───── Provided passage ─────
During the most recent peace talks, the head of the Israeli delegation had indicated its readiness to discuss Jerusalem, but another member had emphasized that the city was the eternal capital of the Jewish people, and that would not change.  Jerusalem was not just a question of borders, he said, adding that there was a need to discuss the holy sites, among other issues.  In the spirit of compromise the Palestinian delegation had proposed that Jerusalem be an open city, with West Jerusalem as Israel’s capital, and East Jerusalem as capital of the State of Palestine, but the Israelis had retorted that they were not at the table to discuss 1948 Jerusalem.  The mediators from the United States had stressed that the aim of the negotiations was a Palestinian State with its capital in Jerusalem, but that formulation had failed to specify that the Jerusalem of 1948 would be the capital of Palestine.  That was important since the city’s 1967 and post-1967 boundaries included areas that were not genuinely part of Jerusalem.  The United States formulation, therefore, allowed for a deal that gave Palestinians artificial parts of Jerusalem but not the Old City, which included Al-Aqsa Mosque.

There would be no State of Palestine without Jerusalem as its capital, he said, emphasizing that Palestinians were not in a position to sacrifice their sovereignty over Jerusalem, just as they would not be able to relinquish their sovereignty over territories occupied in 1967.  It was to be hoped that East Jerusalem as the capital of a Palestinian State, would not remain only a “song for Arab singers”, but became a reality.  Palestinians sought to break the status quo, while the Israelis wished to maintain it, he said.  The status quo could either be broken through reconciliation, by internationalizing the question of Palestine, or by making Israel’s occupation too costly.
───── Stored data ─────
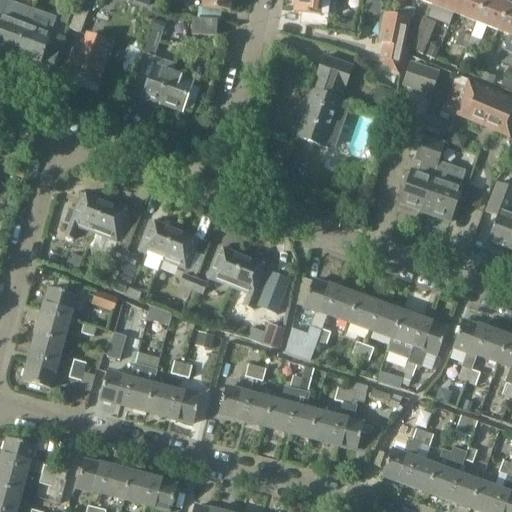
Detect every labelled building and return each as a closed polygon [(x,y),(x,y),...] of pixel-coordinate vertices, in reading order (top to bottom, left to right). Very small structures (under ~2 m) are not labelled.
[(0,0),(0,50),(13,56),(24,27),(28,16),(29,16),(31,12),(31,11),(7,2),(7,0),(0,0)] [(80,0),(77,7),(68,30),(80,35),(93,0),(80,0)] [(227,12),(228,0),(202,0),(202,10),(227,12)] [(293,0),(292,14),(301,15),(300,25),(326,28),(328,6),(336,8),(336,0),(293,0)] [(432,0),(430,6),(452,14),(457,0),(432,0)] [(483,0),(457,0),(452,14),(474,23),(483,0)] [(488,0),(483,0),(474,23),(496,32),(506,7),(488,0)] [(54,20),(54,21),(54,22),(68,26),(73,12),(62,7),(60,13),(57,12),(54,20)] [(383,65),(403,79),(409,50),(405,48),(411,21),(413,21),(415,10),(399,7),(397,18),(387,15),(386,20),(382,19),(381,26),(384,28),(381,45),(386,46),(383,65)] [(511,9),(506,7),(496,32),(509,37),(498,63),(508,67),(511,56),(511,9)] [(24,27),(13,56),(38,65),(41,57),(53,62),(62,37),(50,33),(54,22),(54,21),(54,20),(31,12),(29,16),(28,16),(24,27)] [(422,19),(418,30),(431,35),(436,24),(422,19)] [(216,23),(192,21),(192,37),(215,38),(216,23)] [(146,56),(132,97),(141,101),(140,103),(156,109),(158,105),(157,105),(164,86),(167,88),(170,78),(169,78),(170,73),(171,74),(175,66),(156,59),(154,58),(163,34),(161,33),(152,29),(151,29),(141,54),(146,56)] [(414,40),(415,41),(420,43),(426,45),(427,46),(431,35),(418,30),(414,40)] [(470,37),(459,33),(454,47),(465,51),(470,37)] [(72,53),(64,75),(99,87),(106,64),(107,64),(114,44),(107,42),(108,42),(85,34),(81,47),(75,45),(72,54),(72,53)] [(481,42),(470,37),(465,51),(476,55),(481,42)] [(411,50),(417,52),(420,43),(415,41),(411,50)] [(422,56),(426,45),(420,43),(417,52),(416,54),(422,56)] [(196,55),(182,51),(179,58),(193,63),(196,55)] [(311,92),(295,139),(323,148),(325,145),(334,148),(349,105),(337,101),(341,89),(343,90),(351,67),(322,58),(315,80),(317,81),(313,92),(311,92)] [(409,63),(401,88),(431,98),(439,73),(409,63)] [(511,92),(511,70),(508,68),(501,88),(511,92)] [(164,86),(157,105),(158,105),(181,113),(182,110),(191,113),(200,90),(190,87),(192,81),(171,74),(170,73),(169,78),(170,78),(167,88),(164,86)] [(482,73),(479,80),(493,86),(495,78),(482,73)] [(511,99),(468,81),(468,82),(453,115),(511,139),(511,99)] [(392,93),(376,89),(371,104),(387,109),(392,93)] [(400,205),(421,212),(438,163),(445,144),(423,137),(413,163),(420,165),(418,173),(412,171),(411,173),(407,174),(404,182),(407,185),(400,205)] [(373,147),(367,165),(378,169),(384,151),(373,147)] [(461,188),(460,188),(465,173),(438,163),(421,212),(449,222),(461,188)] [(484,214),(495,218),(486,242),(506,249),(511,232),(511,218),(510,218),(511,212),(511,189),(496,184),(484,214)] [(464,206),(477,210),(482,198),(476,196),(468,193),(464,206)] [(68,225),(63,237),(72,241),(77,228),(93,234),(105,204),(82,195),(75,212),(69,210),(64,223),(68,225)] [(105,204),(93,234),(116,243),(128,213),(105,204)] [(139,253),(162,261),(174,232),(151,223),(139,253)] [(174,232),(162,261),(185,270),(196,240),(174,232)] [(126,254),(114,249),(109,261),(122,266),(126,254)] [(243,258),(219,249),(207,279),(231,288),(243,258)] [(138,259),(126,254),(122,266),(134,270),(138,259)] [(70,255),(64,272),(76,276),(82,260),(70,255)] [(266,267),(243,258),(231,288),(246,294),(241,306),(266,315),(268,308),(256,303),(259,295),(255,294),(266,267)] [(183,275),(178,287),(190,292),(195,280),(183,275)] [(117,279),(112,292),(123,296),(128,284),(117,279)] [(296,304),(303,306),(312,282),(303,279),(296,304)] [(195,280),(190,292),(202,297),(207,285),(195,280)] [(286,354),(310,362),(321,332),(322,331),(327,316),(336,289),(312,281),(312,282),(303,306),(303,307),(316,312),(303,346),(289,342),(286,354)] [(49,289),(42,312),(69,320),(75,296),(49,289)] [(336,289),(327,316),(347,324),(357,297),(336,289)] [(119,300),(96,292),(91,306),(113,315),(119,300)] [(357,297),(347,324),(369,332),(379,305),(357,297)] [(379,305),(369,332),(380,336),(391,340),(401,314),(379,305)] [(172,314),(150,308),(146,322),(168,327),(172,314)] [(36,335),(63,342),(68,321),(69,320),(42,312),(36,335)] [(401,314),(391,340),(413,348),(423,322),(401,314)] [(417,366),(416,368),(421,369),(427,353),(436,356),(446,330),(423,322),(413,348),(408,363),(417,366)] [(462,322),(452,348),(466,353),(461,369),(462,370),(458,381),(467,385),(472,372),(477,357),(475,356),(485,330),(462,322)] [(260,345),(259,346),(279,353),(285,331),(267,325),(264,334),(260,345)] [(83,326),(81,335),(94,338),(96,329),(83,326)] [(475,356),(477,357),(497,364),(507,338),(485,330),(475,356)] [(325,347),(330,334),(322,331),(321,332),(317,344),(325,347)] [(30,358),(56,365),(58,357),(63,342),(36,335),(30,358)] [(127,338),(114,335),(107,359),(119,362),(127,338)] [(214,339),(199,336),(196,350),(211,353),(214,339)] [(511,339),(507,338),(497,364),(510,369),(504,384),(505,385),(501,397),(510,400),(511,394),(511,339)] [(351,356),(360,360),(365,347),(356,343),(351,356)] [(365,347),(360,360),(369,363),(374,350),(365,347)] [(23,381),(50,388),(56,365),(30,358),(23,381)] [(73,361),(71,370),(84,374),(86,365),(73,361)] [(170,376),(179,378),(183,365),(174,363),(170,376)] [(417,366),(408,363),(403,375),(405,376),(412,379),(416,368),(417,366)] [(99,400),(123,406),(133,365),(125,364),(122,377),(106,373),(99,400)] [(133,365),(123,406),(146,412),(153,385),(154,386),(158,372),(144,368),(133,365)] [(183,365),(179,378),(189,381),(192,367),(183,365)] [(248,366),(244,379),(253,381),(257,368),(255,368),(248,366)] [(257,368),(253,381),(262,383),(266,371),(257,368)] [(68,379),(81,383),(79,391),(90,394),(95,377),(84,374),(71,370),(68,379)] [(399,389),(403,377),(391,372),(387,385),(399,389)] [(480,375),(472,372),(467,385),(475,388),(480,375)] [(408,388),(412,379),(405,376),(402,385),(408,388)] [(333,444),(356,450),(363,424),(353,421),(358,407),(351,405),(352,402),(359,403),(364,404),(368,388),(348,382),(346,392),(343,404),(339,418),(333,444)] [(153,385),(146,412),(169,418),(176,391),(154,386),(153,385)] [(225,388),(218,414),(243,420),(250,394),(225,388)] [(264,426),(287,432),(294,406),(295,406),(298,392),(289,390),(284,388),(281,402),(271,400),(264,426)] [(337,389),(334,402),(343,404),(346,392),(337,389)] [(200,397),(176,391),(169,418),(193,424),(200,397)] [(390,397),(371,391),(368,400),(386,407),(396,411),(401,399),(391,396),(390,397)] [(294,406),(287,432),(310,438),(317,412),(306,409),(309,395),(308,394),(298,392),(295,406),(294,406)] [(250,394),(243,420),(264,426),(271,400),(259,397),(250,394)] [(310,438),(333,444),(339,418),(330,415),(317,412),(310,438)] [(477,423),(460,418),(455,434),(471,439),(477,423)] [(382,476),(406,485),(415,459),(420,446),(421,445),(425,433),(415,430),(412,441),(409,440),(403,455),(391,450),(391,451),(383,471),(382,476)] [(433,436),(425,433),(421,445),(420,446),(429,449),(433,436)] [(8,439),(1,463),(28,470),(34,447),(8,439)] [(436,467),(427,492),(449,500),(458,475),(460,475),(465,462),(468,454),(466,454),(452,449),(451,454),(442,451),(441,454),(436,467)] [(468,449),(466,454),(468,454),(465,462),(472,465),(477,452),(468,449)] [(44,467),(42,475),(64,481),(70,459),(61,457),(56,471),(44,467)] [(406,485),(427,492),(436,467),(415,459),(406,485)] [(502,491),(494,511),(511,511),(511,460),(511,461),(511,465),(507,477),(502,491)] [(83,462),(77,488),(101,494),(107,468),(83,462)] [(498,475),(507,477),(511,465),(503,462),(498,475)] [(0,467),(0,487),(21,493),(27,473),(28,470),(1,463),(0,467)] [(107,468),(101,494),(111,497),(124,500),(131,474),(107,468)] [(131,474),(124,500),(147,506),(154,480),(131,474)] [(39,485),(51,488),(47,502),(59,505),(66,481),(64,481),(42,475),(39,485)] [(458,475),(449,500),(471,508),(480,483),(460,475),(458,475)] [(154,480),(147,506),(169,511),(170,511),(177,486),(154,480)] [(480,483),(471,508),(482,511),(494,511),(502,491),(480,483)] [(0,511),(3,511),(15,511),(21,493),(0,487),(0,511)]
─────
* Your goal
Answer these questions about the passage on the Jerusalem peace talks.
(a) What did the Palestinian delegation propose for Jerusalem in the spirit of compromise?
(b) What did the formulation from the United States mediators fail to specify?
(c) How did the Palestinian and Israeli positions on the status quo differ?

* Complete output
(a) They proposed that Jerusalem be an open city, with West Jerusalem as Israel's capital and East Jerusalem as the capital of the State of Palestine.
(b) It failed to specify that the Jerusalem of 1948 would be the capital of Palestine.
(c) The Palestinians sought to break the status quo, while the Israelis wished to maintain it.